Two in three healthcare leaders and professionals from across India have expressed concerns that their technology infrastructure might not be sufficient to prevent cyber threats, according to a survey from Grant Thornton Bharat and the Association of Healthcare Providers in India (AHPI).

The report noted that India has successfully embraced the digital mindset in the last decade, but the primary factor fundamental to digitalisation is the availability of technology tools that facilitate the creation of smart hospital infrastructure.

“For a large and diverse country like India, developing accessible and affordable healthcare facilities is the biggest challenge, creating an opportunity for private players,” the report stated.
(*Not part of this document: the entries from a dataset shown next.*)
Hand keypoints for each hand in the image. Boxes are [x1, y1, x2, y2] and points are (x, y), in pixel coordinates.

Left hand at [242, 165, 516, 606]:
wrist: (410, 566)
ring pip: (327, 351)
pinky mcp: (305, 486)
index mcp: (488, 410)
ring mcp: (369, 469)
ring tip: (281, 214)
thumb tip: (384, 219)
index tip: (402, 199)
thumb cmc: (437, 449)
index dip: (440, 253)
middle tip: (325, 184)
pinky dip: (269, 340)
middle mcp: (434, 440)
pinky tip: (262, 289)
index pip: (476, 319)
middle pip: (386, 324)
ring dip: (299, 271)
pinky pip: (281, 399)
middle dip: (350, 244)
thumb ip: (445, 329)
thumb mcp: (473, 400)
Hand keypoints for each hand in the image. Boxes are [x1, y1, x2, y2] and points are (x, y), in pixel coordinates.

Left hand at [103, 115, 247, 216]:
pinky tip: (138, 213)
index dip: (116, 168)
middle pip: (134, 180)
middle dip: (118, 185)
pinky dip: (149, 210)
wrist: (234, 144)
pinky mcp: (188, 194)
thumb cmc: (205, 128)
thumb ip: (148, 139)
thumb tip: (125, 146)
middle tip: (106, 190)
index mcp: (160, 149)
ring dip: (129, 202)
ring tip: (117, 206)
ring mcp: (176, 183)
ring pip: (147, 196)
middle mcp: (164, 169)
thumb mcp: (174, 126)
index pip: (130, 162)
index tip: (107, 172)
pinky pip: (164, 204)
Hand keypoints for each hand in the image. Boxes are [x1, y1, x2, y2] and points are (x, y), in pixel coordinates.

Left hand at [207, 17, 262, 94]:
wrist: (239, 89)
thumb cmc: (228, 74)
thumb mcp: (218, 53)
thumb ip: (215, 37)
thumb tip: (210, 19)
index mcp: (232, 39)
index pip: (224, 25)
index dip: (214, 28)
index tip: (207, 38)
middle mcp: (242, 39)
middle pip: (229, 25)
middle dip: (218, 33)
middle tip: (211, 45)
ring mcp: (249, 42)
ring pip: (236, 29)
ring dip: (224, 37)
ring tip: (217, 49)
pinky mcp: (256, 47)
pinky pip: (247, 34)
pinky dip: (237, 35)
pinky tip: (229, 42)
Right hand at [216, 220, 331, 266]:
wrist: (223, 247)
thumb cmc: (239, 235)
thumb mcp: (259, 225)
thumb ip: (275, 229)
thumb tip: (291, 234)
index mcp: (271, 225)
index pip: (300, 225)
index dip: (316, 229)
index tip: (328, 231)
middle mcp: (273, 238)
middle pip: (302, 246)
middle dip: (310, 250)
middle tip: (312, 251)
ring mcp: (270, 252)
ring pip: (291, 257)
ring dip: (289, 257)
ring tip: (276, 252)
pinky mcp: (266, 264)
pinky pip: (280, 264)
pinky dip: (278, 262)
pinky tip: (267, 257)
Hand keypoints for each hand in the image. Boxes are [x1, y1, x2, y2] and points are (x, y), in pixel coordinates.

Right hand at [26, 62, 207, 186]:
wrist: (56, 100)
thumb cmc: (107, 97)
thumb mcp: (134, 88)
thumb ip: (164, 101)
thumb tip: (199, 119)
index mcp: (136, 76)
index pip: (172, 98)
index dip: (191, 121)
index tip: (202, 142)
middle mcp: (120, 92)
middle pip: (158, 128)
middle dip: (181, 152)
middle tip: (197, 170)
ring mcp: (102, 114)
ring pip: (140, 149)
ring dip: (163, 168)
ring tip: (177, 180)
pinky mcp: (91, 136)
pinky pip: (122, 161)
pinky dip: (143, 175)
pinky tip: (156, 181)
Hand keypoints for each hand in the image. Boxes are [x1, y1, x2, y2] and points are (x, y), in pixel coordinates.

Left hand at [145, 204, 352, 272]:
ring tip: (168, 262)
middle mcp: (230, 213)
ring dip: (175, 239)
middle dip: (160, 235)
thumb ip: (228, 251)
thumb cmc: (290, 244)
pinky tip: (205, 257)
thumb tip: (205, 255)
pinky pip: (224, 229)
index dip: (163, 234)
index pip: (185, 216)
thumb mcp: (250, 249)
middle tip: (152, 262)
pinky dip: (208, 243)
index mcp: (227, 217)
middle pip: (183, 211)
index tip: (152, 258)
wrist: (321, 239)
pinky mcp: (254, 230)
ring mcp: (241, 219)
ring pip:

Meanwhile, two in five feel that their technology infrastructure can already ensure the data privacy of their patients.

READ MORE: India’s AI centres to drive significant growth in medical devices market

Around 84% of healthcare leaders and professionals associated with hospitals of different sizes, specialities and locations have expressed plans to significantly raise their budget on digital solutions and technology initiatives in the next 12 months.

Four in five also plan to leverage 5G to drive healthcare outcomes.

Healthcare companies need to invest significantly in technology to address cybersecurity threats and data privacy issues, the report stated.

Digital transformation in the healthcare sector is happening at a fast pace, the report noted. For example, specialist doctor consultations are now available in lower-tier cities and rural areas in India – something that was considered unthinkable a few years ago.

More than 60% of the respondents said they had also implemented various technology tools such as health information management systems (HIMS), electronic health records (EHR) and electronic medical records (EMR).

Despite the pace of change, telemedicine revenue still accounts for only less than 5% of over 75% of the survey participants.

“As India moves ahead with the agenda of universal health coverage, technology will be a crucial lever to drive accessibility, availability and affordability,” the report stated.